Morgan Wheeler grew up where the Athabasca and Clearwater Rivers meet on Treaty 8 territory. After completing a B.Sc. Environmental Geoscience and Geomatics at University of Guelph, they moved through environmental and transportation governance, private industry, and non-profit worlds while growing their passion for systems thinking and looking back to better understand where we’re going. 

For the last seven years, they’ve been building relationships of trust and support on unceded Coast Salish lands, appreciating the communities who encouraged her to stretch her learning and unlearning. Her experience in the service industry, community organizing, relationship building, and interest in historical narratives and patterns have culminated in her role on the Directing Team for Populous Map and as Field Director for Hayashi Studios documentary.

Morgan moves through the world reflecting on how they view and participate in movements while reminding themselves to meet people where they are at (including their self).

Rekha is a second generation settler residing and working on the unceded lands of the Coast Salish people. As a Tamil woman along with her life experiences and education, Rekha has developed a deep passion for justice and equity, which has informed and shaped her values and work both professionally and personally. Rekha has dedicated the past ten years of her career to the creative sector while working with ArtStarts in Schools. At ArtStarts, she has been working towards systems change in education so that access to art-based learning is considered essential and access to art experiences is equitable. ArtStarts in Schools exists to ensure that art is an essential part of learning, and is experienced by all students so that young people are supported and equipped with essential skills like creativity, critical thinking, and empathy to navigate an increasingly complex world. Rekha still recalls the role an art-based education played for her as a young person and is personally committed to ensuring that current and future generations also feel supported to thrive in learning and in life. Rekha’s strengths are in strategic partnerships and systems change thinking, and is currently invested in building a network of values aligned peers across sectors to help desilo efforts and increase our collective capacity to achieve change in the education system.

Steve Tornes has an inexhaustible passion for all things related to urban planning, data, politics, and literature. With a Master of Urban Studies degree from Simon Fraser University and a thesis on the Vancouver Bike Share Program, they look at the region through an environmental and equitable transportation perspective. Steve is currently working as a research assistant on a project looking at the effects of transit subsidies on the commuting habits of hospitality workers, which should be concluding shortly.


A North Vancouverite on the unceded territories of the Coast Salish peoples, Steve currently sits on the City’s Advisory Planning Commission after having served as Chair of the Social Planning Advisory Committee.

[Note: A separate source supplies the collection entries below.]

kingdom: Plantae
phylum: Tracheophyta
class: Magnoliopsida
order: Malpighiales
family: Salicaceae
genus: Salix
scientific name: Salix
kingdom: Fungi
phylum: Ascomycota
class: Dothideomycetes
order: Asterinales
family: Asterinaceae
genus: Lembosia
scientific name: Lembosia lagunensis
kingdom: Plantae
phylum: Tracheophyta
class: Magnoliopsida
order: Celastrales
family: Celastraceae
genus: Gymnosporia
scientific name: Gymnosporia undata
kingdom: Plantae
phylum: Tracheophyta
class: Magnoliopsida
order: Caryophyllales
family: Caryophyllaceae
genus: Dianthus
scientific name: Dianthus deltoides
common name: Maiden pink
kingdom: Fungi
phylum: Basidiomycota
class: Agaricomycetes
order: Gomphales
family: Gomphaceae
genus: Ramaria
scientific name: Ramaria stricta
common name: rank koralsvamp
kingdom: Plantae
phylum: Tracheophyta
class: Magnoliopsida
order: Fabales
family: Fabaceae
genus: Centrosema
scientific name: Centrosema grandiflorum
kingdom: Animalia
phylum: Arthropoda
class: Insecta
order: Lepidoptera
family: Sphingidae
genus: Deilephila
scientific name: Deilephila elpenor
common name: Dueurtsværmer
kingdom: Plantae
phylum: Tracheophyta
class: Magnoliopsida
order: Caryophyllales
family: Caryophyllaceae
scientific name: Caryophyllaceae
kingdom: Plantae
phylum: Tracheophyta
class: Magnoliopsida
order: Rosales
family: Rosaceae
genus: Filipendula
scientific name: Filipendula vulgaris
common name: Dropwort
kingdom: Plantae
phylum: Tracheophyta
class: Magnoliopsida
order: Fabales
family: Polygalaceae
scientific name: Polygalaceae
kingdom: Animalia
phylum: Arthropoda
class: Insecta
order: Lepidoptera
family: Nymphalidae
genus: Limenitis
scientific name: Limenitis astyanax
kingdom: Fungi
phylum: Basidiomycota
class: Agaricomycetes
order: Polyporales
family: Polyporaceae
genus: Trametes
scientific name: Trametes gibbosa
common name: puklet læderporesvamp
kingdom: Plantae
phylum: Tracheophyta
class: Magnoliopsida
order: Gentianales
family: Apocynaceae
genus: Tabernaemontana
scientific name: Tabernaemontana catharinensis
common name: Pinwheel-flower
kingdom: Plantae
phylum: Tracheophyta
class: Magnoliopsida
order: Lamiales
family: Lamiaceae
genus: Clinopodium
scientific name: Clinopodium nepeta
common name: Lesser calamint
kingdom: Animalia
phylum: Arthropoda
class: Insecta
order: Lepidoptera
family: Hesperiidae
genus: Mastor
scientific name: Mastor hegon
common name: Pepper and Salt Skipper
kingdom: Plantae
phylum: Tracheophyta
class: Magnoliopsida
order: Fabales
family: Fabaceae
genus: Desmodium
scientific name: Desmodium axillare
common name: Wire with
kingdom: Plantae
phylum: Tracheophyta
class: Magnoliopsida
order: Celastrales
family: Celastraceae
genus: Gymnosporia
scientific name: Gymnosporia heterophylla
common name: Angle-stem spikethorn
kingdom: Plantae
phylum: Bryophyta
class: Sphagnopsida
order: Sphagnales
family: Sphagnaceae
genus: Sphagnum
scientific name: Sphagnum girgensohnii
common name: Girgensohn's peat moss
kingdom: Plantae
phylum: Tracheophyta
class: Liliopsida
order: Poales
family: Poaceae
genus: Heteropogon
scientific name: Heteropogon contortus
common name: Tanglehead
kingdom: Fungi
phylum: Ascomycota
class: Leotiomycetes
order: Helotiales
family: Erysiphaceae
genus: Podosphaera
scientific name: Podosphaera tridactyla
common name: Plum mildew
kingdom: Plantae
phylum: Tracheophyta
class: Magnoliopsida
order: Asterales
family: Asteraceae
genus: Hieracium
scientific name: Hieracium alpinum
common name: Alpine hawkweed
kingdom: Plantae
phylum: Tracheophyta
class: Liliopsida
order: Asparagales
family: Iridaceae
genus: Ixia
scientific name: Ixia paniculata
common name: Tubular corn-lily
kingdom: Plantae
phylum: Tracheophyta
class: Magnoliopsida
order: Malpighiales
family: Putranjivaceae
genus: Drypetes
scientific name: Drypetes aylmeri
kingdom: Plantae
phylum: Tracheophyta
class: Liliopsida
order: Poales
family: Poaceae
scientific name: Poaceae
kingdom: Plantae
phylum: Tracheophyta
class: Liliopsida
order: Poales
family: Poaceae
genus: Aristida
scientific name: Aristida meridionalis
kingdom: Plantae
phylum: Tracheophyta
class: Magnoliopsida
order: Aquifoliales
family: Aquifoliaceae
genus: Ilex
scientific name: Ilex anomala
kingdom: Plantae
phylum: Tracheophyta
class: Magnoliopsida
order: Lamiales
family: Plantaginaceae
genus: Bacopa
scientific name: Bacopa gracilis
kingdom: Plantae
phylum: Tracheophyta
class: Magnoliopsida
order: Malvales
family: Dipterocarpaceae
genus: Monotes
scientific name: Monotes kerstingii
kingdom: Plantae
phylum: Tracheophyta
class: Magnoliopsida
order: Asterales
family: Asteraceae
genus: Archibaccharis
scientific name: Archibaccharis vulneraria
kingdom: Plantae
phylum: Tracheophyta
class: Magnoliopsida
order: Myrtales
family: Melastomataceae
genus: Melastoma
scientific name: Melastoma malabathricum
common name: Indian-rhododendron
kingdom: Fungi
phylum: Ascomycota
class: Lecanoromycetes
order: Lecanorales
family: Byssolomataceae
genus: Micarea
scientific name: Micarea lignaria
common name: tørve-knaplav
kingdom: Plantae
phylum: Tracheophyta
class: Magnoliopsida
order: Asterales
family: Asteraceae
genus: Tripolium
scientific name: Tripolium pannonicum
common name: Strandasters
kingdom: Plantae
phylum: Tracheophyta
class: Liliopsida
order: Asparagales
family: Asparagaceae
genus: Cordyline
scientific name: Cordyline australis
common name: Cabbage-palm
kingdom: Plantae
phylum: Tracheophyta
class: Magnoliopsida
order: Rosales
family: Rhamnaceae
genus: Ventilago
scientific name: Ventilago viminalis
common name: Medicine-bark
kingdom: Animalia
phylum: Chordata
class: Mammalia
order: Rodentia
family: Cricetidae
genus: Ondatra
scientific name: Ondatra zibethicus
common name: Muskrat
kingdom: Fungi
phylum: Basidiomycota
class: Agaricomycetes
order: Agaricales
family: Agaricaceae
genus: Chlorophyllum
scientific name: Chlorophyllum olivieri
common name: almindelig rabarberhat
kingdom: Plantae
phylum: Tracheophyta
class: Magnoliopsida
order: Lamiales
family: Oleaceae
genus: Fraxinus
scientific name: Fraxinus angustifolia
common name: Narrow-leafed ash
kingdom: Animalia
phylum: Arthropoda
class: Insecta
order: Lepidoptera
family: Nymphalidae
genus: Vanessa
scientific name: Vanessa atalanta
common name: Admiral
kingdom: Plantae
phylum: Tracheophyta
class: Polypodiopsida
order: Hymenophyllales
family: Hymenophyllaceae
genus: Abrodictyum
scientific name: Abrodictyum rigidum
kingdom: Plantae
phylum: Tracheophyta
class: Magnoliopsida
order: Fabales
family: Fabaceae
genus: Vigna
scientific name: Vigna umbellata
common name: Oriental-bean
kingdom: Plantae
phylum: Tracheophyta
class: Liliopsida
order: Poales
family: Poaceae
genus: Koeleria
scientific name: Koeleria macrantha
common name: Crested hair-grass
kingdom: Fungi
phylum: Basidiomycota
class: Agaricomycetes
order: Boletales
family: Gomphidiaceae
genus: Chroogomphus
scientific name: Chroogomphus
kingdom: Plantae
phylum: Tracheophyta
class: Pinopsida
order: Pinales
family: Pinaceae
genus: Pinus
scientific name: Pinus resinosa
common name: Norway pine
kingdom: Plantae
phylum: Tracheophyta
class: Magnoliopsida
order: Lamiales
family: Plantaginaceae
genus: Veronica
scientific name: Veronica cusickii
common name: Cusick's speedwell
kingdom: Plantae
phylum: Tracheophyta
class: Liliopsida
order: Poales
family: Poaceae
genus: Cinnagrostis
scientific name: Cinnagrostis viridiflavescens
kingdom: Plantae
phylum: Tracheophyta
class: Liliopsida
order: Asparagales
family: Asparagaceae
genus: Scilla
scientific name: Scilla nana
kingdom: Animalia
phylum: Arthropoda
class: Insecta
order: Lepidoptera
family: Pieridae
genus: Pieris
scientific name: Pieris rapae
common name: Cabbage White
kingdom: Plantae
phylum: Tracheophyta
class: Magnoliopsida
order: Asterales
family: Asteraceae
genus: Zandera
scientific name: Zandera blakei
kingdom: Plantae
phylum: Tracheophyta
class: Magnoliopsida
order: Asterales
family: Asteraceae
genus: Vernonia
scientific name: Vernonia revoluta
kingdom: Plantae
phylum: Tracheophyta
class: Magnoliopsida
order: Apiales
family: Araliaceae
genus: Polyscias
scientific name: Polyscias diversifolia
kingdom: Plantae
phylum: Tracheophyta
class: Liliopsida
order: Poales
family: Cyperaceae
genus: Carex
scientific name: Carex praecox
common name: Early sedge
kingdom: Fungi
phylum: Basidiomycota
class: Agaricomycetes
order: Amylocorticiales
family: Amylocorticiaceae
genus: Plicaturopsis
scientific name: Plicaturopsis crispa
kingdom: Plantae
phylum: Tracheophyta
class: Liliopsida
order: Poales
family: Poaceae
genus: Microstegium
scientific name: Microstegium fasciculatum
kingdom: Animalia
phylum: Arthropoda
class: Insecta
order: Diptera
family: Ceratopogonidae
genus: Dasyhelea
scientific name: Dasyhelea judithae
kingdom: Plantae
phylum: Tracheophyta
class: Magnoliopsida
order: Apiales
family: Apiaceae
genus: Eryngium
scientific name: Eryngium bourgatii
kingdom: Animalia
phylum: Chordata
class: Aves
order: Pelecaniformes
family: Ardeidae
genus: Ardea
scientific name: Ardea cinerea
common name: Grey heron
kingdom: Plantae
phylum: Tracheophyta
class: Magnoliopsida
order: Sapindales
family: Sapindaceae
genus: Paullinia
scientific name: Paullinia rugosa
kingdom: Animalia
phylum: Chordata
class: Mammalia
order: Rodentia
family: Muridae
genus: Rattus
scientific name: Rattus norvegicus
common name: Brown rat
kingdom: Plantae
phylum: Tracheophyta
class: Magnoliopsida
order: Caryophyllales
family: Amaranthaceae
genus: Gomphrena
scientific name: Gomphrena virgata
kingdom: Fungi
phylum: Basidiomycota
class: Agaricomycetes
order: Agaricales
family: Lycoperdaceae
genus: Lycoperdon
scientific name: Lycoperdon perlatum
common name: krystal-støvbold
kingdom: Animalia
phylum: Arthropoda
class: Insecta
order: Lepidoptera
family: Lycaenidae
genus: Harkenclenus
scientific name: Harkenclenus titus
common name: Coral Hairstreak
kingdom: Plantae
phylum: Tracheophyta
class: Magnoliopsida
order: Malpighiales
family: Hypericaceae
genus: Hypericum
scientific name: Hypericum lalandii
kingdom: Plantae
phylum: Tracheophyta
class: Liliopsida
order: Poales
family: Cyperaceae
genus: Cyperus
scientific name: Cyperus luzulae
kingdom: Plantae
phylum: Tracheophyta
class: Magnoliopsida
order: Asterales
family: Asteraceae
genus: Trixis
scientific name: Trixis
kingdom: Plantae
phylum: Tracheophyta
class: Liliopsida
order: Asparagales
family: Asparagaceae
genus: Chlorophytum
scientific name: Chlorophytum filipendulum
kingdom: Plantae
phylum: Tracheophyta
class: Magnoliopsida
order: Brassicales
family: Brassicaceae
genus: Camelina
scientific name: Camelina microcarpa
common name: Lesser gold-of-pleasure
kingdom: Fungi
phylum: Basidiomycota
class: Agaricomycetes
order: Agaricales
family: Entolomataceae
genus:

They can usually be found at their local library reading or getting immersed in some new subject, such as R Programming or wildlife photography.

Tim Lam is a writer and digital strategist who specializes in marketing, content, and media, based in Vancouver, BC. At the heart of his work lies a deep love for storytelling and a belief that stories can transform the world. This curiosity has driven his winding career through the media and tech industry to his current role as Editor-in-Chief for Cold Tea Collective, a publication that tells stories for, and by, the Asian millennial diaspora, and as a digital marketer for the ad agency, Thrive Digital. Previously, he’s led digital marketing efforts for the online news app, PressReader, and Vancouver Startup Week.


Tim is navigating his way toward making a social impact at the intersection of digital media, civic engagement, and community building. He graduated with a BBA from SFU and is a CityStudio alumnus. On the weekends, you’ll likely find him dancing at a local concert, consuming his weight in noodles, or nerding out over obscure pop culture facts.